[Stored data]
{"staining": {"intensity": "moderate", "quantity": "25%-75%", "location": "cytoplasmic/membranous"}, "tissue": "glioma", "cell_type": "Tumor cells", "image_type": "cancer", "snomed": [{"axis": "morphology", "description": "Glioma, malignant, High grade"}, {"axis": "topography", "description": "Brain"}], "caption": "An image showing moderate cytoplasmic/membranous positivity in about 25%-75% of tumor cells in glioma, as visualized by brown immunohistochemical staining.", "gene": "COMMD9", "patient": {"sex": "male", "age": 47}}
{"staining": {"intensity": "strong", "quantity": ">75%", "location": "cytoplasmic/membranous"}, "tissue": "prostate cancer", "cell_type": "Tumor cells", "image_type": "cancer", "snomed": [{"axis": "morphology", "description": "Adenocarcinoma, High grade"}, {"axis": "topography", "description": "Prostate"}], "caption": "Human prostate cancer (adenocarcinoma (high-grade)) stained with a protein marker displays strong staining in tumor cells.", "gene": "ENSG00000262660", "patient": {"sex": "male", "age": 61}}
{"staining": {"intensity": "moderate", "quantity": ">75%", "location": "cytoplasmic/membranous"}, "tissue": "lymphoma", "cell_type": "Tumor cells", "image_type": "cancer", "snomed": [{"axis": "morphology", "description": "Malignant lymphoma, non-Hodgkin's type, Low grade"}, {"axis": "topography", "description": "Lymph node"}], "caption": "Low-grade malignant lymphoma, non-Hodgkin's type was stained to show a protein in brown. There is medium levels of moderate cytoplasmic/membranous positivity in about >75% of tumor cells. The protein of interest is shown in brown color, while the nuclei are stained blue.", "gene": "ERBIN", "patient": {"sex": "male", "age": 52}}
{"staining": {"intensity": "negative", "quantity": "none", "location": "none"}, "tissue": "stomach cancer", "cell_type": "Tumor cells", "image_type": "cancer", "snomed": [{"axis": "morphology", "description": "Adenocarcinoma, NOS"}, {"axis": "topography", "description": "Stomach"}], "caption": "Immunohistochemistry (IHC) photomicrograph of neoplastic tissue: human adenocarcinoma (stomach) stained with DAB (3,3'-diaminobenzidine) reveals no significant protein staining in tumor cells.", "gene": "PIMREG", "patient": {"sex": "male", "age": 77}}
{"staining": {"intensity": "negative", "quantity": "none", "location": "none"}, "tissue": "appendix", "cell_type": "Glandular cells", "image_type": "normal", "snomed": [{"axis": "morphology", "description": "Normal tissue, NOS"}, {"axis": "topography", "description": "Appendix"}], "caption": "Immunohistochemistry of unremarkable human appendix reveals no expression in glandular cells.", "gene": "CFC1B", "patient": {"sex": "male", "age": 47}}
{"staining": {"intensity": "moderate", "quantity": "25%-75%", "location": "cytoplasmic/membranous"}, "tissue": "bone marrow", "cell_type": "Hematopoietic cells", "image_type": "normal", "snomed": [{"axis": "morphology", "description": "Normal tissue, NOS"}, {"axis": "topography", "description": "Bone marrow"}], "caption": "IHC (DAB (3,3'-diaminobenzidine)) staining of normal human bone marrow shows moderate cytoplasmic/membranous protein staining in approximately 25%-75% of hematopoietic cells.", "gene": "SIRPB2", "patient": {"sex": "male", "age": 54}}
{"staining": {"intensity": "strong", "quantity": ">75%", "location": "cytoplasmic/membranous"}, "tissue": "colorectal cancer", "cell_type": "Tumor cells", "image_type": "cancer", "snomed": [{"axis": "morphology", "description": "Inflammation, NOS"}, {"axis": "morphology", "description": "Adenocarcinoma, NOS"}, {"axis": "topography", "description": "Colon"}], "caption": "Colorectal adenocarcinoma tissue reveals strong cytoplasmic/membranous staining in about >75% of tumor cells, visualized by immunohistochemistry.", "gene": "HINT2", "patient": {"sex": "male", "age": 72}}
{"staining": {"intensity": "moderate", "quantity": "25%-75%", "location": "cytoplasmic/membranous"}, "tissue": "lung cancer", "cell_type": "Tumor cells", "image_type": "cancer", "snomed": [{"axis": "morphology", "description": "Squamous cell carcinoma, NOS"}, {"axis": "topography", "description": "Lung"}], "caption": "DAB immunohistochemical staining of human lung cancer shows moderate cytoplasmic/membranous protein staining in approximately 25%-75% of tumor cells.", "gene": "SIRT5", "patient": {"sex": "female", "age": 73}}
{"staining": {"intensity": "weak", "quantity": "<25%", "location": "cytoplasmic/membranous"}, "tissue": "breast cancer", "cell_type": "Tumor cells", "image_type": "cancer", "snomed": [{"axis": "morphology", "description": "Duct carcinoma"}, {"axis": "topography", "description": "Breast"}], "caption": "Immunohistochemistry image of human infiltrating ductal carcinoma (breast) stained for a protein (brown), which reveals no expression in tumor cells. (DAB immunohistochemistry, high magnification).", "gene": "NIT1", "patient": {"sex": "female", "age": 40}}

■ WORK INSTRUCTION ■
List every line above containing the word "Normal".

■ FINISHED EXERCISE ■
{"staining": {"intensity": "negative", "quantity": "none", "location": "none"}, "tissue": "appendix", "cell_type": "Glandular cells", "image_type": "normal", "snomed": [{"axis": "morphology", "description": "Normal tissue, NOS"}, {"axis": "topography", "description": "Appendix"}], "caption": "Immunohistochemistry of unremarkable human appendix reveals no expression in glandular cells.", "gene": "CFC1B", "patient": {"sex": "male", "age": 47}}
{"staining": {"intensity": "moderate", "quantity": "25%-75%", "location": "cytoplasmic/membranous"}, "tissue": "bone marrow", "cell_type": "Hematopoietic cells", "image_type": "normal", "snomed": [{"axis": "morphology", "description": "Normal tissue, NOS"}, {"axis": "topography", "description": "Bone marrow"}], "caption": "IHC (DAB (3,3'-diaminobenzidine)) staining of normal human bone marrow shows moderate cytoplasmic/membranous protein staining in approximately 25%-75% of hematopoietic cells.", "gene": "SIRPB2", "patient": {"sex": "male", "age": 54}}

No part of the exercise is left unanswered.